How much I sounded carefree back then.

The situations in these two places look almost inverted within 2 weeks or so. The stats of epidemic in Germany has surpassed Japan, and now I am living in quarantine, being astonished by how Japan hesitates to take the robust measures. My mom still makes a commute to the office in Tokyo being packed on a train.

Before we get into “New normal”…
It has been a month since I stopped working and started to stay at home in the West of Berlin. People in the town seem to get used to quarantine. We start to face the mundane concerns like reduced income and continuous payments, and we are kind of getting bored.

And, while the social distancing rule has become a principle, we came to have this habit to watch or sense each other, not in a relaxed way. A person may no longer be sensible once he/she sneeze or cough on the streets. Some people express disgust when others did not act with the same level of cautiousness as theirs.

In the last article, I talked that social distancing rule is interpreted as if we should avoid overall human interactions. We may lose a chance to be kind to others and feeling connected to bear the hard time.
I assume the situation now could divide people even more and make us afraid of each other.

It has been the age of fear and loneliness
Fear was once an important instinct to avoid danger and let us survive.
Since humanity started to build little empires here and there, it has become the greatest factor of the conflicts.
In modern times, we have various triggers of fear in daily lives.
Fear of losing control, making mistakes, being unsure, feeling inferior…and above all, we fear for being lonely.
While we have come to enjoy individual freedom, it has been difficult to keep the sense of togetherness. Now, people are becoming more and more lonely in crowds.

What is scarier is that we are sometimes unable to sense the fear within, because it is very subtle and deep. We tend to numb it by being firm to ourselves or aggressive towards the others.
We want to feel right about ourselves instead of acknowledging fear, so we try to eliminate the causes that make us unsure.

And, in this time, perhaps because we have plenty more time to worry about little things, our aggressiveness can be activated towards every detail, such as what others post on the SNS, or how a person in front of you doesn’t stand a bit more forward in a queue for a supermarket.

“Have the right fear.”

I hear someone said. And I agree.
I fear the division of humanity and that many disputes for the “rightness”, which makes us feel good about ourselves, may happen.
We have to be aware that actual threats are to the survival of whole human species.

It is getting clear that we stand on a tipping point on how we want to live the next decades, or do not live at all.
What kind of future do we what to see?
Definitely not the one with fears and sufferings.

Let’s start a little revolution of how you see the reality.
This is an exciting opportunity that you can be a bit braver than before.
Start with putting a bit more of good intention on the things you are already doing;
Look into the eyes of people.
Ask “How are you?” or “Alright?” and mean it.
If you feel something wrong, speak up. Whatever it is.
Smile to people when you feel happy.
Don’t worry about how they would think.
Let’s be the ones who can release the tension by showing a little care for the others.
Because we all don’t know what is right, it is okay to make mistakes. When you made a mistake, just be sure to acknowledge it.

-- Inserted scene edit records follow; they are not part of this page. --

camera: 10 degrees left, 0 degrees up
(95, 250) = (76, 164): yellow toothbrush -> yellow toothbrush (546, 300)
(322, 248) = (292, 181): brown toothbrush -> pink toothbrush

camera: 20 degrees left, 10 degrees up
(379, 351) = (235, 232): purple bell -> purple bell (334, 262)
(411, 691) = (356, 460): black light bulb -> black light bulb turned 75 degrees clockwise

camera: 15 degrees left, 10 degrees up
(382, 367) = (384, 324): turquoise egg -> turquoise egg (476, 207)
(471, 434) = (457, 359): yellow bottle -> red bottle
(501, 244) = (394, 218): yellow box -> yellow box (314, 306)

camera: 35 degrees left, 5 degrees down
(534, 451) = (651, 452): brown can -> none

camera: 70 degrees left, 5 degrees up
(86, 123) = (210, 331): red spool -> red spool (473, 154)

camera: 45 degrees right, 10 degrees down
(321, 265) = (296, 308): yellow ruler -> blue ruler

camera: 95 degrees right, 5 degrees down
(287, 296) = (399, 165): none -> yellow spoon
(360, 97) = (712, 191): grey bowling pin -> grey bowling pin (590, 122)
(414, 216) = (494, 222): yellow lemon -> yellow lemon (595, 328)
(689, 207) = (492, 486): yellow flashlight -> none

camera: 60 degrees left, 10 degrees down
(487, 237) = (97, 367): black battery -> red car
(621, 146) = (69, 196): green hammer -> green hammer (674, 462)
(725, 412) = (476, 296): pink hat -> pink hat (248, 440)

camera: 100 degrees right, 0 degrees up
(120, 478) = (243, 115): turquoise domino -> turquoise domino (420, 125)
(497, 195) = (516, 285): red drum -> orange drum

And, more importantly, take care of your feelings!
Let yourself know that it is totally okay to be upset, offended, jealous, angry, or sad for little things.
Some easy tips;
-Take a deep breath sometimes.
-Try putting your hand on your heart.
-Looking into the mirror more often. You can also talk to yourself if you feel to.
-Feel where is the tension in your body when you walk/cook/write/read, and release.
-Try massaging your feet or shoulder.
And the list goes on.

Let me remind us what Michael told us,

“If you want to make the world a better place
Take a look at yourself, and then make a change”
-Michael Jackson, Man in the Mirror

Our collective mental states can change things, more profoundly than you would think.